● **DESCRIPTION OF THE TASK**: Pick each line containing "software" out of the records.

● **Saved entries**:
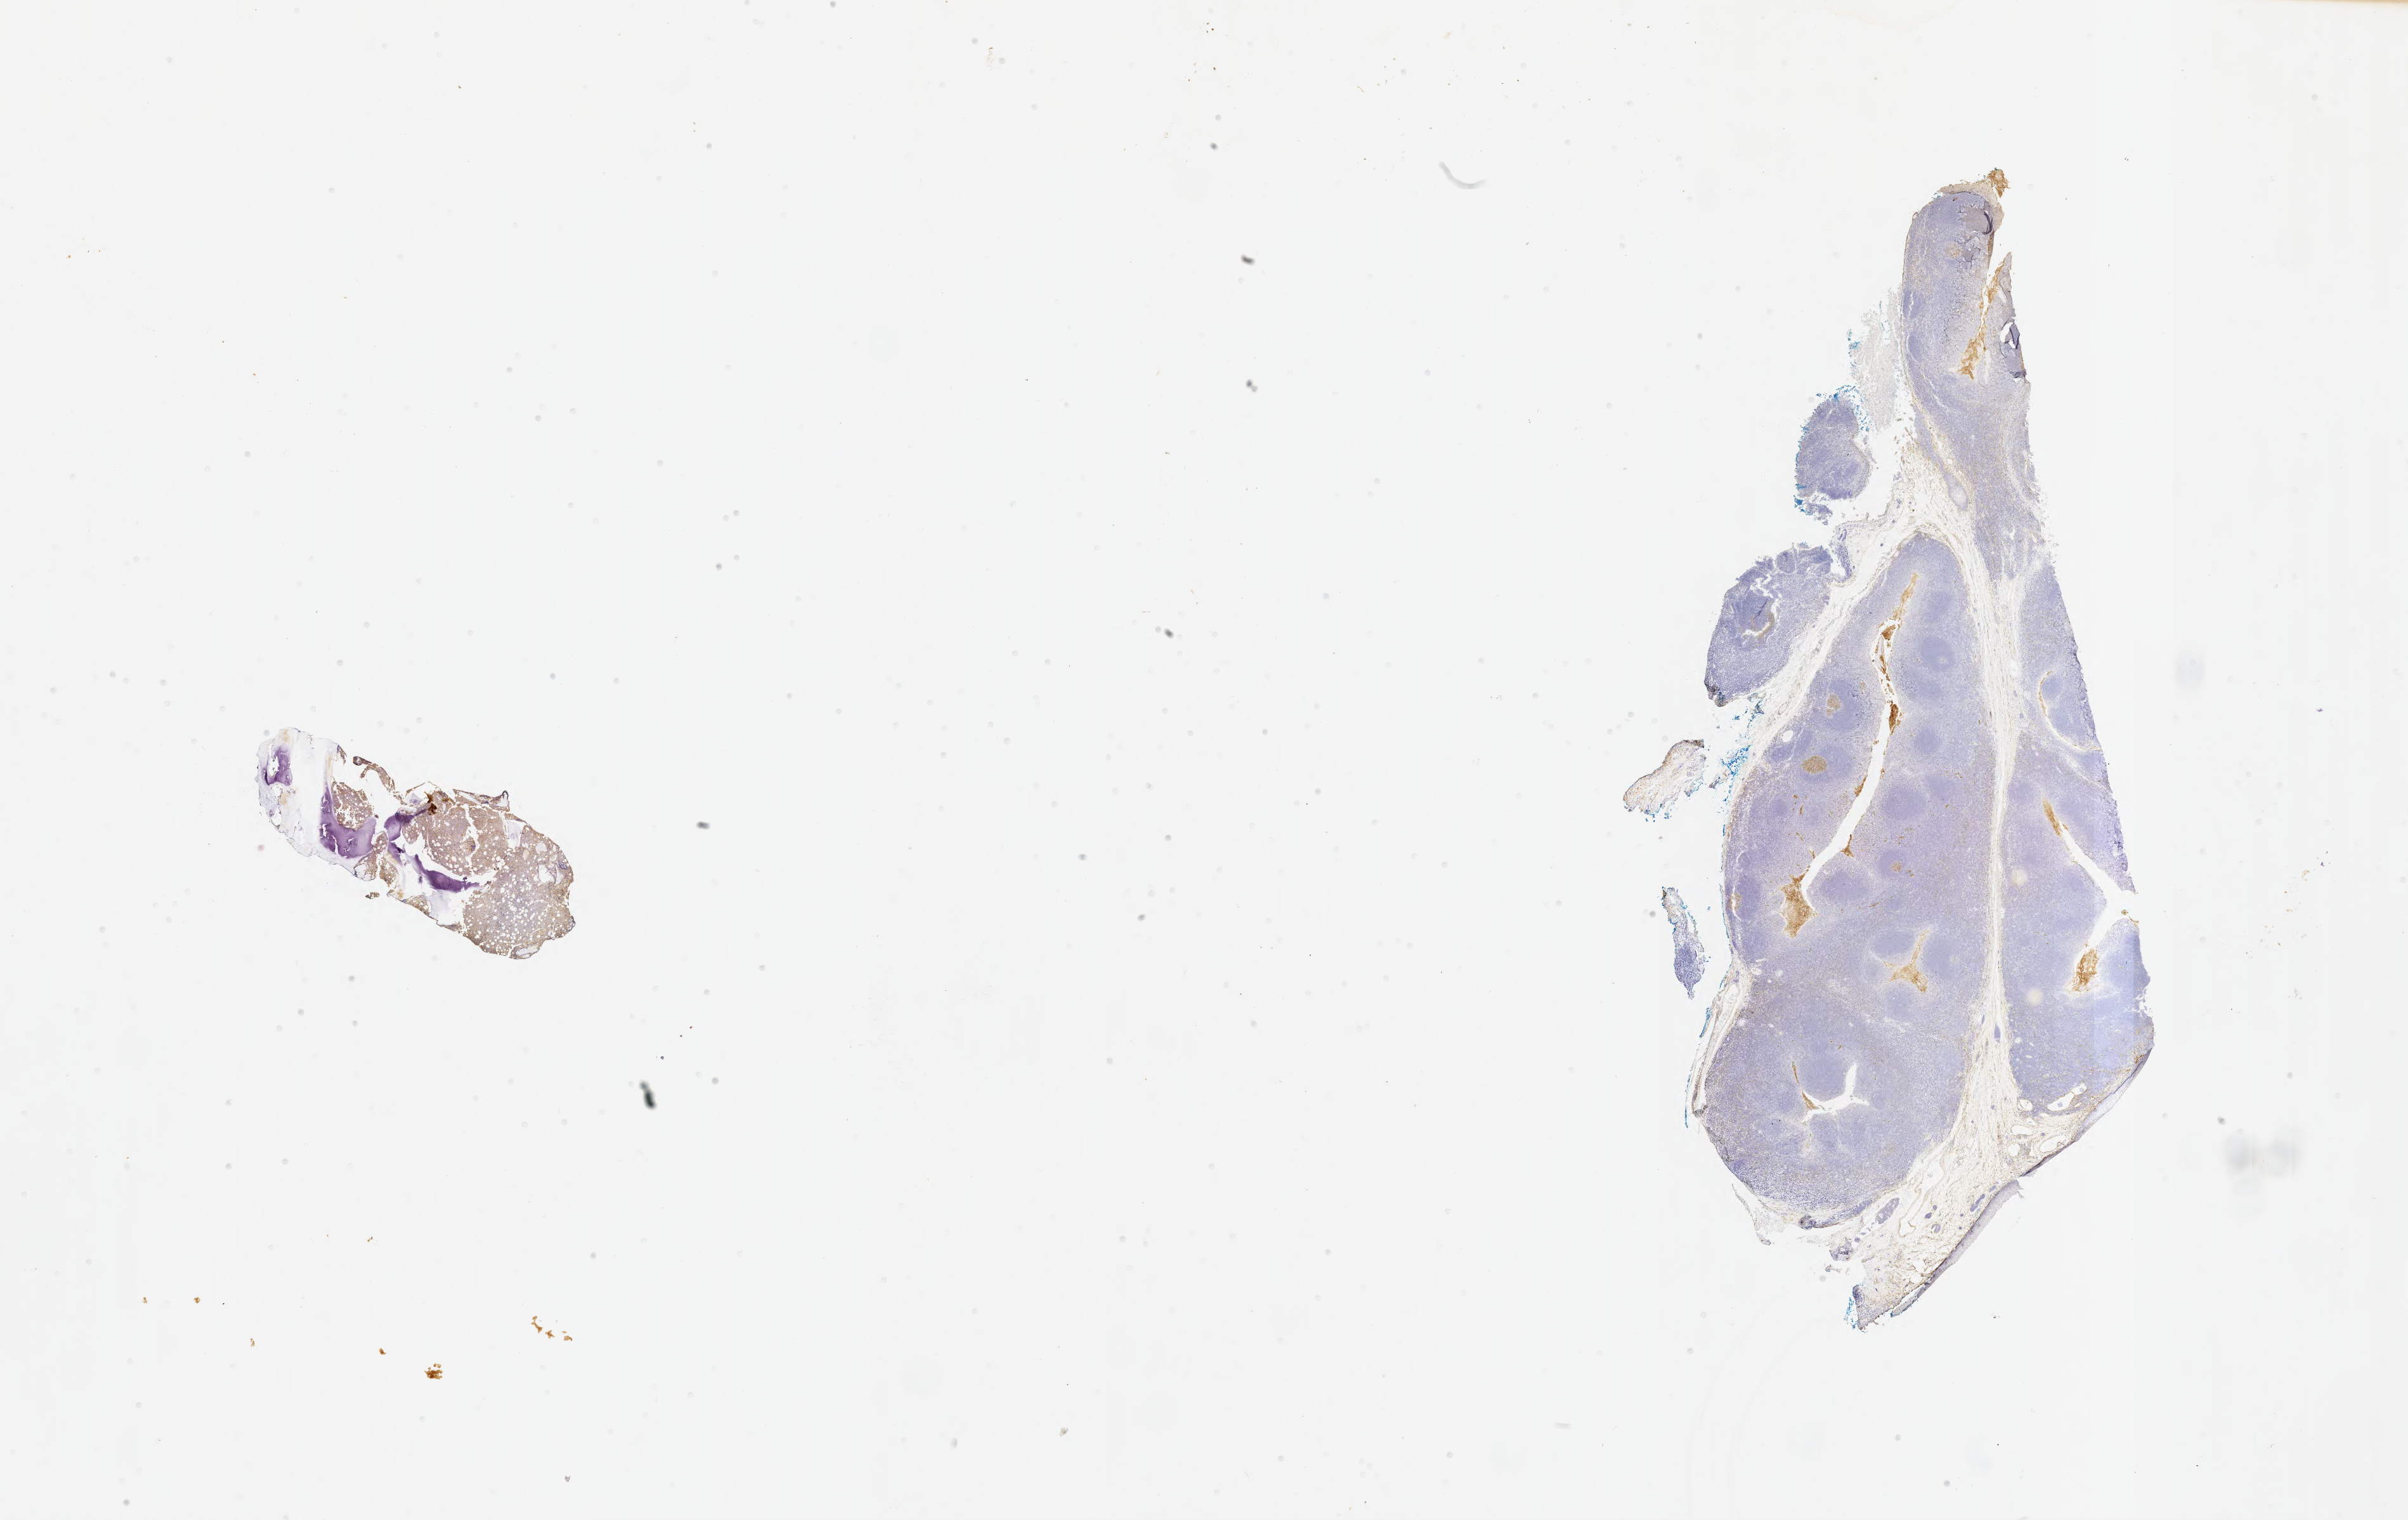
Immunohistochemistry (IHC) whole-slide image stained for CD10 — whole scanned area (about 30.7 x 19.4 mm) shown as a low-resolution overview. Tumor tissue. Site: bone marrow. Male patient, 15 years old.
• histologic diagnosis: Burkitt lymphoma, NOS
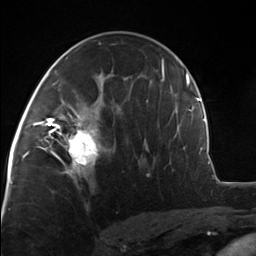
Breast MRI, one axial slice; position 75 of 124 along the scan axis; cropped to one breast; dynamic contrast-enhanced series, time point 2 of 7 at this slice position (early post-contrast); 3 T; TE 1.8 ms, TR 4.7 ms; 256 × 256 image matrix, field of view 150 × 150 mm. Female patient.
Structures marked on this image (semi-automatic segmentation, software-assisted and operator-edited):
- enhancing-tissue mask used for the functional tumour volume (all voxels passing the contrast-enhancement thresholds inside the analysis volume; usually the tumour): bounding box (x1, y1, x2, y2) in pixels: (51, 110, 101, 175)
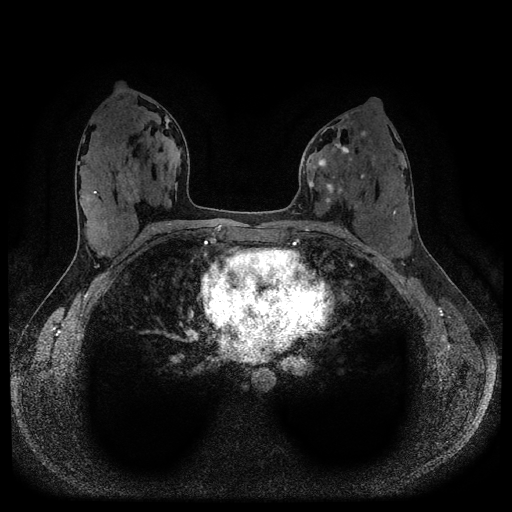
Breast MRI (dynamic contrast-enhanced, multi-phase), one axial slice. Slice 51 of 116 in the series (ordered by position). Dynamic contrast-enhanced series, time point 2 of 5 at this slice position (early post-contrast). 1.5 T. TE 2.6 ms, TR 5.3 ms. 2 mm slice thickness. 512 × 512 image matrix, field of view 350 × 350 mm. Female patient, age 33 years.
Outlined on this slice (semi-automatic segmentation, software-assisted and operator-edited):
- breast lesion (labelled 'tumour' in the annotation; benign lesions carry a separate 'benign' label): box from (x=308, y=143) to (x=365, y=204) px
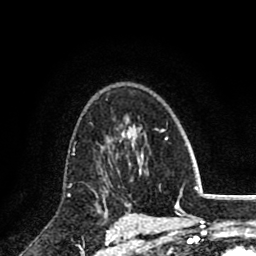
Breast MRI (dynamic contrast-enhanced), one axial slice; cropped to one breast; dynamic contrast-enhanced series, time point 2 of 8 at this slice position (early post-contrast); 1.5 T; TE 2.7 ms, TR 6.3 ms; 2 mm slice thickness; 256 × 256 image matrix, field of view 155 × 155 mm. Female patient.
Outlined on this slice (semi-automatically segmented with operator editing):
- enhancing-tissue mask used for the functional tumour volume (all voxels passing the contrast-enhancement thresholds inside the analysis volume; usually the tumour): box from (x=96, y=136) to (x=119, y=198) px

● **RESPONSE FOR THIS EXERCISE**:
Structures marked on this image (semi-automatic segmentation, software-assisted and operator-edited):
Outlined on this slice (semi-automatic segmentation, software-assisted and operator-edited):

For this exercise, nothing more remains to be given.